To-do item →
Please pull out every line of the rows below that contains the word "Laboratoria", and list those lines one per line.

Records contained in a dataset
* * * * * * *

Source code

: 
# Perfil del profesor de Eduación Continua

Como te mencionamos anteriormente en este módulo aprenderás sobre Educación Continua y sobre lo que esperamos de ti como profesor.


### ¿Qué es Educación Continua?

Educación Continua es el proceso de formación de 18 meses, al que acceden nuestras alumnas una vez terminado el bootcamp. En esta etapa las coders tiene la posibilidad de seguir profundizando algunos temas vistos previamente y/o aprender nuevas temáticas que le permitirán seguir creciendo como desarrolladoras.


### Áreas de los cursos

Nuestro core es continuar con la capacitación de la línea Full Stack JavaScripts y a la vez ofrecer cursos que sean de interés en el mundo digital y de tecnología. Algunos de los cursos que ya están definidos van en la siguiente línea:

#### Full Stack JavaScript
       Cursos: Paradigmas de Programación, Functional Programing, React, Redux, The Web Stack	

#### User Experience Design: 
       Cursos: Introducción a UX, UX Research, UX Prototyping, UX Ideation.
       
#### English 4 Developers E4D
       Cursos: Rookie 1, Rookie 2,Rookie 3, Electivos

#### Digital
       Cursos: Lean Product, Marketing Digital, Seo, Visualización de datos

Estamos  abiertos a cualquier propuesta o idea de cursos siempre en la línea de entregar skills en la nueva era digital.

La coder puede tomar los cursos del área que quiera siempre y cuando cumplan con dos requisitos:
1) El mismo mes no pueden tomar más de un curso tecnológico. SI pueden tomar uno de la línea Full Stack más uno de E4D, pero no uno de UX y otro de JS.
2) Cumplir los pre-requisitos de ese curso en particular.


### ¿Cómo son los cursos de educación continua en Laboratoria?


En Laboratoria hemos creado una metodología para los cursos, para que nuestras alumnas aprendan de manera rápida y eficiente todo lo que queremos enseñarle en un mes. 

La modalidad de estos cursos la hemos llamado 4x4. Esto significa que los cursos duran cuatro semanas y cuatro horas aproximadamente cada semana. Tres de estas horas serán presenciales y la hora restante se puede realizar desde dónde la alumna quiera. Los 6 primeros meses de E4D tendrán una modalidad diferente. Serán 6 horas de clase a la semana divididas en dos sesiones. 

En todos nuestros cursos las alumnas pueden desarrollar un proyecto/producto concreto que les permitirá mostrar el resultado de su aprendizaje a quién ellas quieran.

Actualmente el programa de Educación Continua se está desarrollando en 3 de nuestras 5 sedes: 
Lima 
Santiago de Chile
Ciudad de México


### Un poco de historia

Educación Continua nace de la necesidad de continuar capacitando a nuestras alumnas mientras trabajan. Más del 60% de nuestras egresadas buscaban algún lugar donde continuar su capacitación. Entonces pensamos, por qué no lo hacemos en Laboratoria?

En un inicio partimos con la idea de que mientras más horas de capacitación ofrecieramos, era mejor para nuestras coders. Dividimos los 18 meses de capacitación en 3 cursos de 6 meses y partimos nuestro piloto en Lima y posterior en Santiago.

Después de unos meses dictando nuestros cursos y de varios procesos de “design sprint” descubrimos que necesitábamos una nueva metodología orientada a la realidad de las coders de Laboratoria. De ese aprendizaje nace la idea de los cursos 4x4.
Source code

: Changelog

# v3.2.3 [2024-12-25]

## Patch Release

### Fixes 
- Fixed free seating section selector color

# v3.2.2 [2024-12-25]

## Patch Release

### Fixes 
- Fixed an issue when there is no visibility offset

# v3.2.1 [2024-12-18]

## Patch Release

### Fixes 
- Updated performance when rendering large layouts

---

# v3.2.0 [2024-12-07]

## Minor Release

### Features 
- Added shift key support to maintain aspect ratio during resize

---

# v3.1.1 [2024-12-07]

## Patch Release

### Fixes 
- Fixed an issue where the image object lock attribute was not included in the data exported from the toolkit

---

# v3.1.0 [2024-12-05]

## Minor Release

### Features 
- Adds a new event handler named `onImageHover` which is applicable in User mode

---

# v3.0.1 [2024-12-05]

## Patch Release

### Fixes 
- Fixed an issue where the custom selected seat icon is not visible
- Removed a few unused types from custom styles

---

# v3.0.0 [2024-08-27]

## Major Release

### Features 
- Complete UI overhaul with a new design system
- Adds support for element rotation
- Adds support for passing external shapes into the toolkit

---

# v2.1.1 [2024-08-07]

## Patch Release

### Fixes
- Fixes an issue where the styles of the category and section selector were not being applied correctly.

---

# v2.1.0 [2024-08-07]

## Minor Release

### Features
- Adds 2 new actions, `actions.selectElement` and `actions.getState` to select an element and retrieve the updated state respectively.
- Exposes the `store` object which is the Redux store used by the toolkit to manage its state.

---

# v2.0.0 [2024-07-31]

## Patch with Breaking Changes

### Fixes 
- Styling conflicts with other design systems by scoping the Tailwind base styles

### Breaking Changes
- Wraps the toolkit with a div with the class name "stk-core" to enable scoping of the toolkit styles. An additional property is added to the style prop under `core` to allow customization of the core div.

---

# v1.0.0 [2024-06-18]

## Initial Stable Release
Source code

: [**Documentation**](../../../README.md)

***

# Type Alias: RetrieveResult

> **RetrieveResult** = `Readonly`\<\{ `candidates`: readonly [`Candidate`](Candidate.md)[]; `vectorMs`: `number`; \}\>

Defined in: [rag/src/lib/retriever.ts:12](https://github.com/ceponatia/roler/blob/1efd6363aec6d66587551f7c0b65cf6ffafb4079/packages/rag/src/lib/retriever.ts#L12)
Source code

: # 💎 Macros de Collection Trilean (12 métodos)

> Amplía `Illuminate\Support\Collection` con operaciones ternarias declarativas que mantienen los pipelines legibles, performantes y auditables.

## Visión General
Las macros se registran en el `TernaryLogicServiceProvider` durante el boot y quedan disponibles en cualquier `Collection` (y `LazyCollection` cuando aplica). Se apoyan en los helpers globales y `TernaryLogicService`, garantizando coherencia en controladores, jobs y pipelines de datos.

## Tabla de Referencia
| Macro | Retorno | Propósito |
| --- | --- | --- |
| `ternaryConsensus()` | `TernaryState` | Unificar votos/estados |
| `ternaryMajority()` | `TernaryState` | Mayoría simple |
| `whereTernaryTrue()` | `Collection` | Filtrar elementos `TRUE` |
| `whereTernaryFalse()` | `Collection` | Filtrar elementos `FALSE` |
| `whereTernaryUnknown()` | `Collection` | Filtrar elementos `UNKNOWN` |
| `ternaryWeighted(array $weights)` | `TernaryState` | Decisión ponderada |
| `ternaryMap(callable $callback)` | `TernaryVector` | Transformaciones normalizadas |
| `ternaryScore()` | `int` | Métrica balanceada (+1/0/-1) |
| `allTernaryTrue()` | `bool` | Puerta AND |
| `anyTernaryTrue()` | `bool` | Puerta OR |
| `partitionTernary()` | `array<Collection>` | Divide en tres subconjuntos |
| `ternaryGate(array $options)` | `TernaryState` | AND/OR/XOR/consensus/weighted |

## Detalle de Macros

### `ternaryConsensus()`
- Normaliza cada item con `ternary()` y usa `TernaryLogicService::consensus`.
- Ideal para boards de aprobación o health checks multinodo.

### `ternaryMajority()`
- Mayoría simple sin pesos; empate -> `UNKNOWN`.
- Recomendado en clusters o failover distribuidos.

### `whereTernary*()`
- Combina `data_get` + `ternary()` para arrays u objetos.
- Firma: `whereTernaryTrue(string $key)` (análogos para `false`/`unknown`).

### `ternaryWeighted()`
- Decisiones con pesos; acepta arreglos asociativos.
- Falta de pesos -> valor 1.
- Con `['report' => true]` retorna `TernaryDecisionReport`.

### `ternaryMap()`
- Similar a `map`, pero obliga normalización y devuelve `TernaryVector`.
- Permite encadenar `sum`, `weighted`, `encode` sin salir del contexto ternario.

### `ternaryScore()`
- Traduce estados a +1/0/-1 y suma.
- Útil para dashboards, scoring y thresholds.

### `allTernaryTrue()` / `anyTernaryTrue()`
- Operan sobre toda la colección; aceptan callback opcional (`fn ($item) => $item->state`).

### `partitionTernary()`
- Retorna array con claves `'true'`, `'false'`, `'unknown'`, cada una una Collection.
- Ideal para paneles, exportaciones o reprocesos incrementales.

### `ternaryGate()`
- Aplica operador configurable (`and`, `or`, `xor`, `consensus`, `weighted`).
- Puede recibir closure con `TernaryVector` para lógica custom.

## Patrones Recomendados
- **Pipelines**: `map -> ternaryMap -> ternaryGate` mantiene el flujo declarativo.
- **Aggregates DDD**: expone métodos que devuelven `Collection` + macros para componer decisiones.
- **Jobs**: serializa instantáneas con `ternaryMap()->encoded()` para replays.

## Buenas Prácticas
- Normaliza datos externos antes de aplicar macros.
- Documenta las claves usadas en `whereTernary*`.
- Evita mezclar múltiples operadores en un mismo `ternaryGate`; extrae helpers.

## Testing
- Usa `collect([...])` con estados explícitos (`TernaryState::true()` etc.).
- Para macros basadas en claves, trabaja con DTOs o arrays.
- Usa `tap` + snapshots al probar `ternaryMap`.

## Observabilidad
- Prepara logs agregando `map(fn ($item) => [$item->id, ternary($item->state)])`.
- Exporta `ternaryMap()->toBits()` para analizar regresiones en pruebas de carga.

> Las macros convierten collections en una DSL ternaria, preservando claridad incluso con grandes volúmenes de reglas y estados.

* * * * * * *

Answer space →
### ¿Cómo son los cursos de educación continua en Laboratoria?
En Laboratoria hemos creado una metodología para los cursos, para que nuestras alumnas aprendan de manera rápida y eficiente todo lo que queremos enseñarle en un mes. 
Educación Continua nace de la necesidad de continuar capacitando a nuestras alumnas mientras trabajan. Más del 60% de nuestras egresadas buscaban algún lugar donde continuar su capacitación. Entonces pensamos, por qué no lo hacemos en Laboratoria?
Después de unos meses dictando nuestros cursos y de varios procesos de “design sprint” descubrimos que necesitábamos una nueva metodología orientada a la realidad de las coders de Laboratoria. De ese aprendizaje nace la idea de los cursos 4x4.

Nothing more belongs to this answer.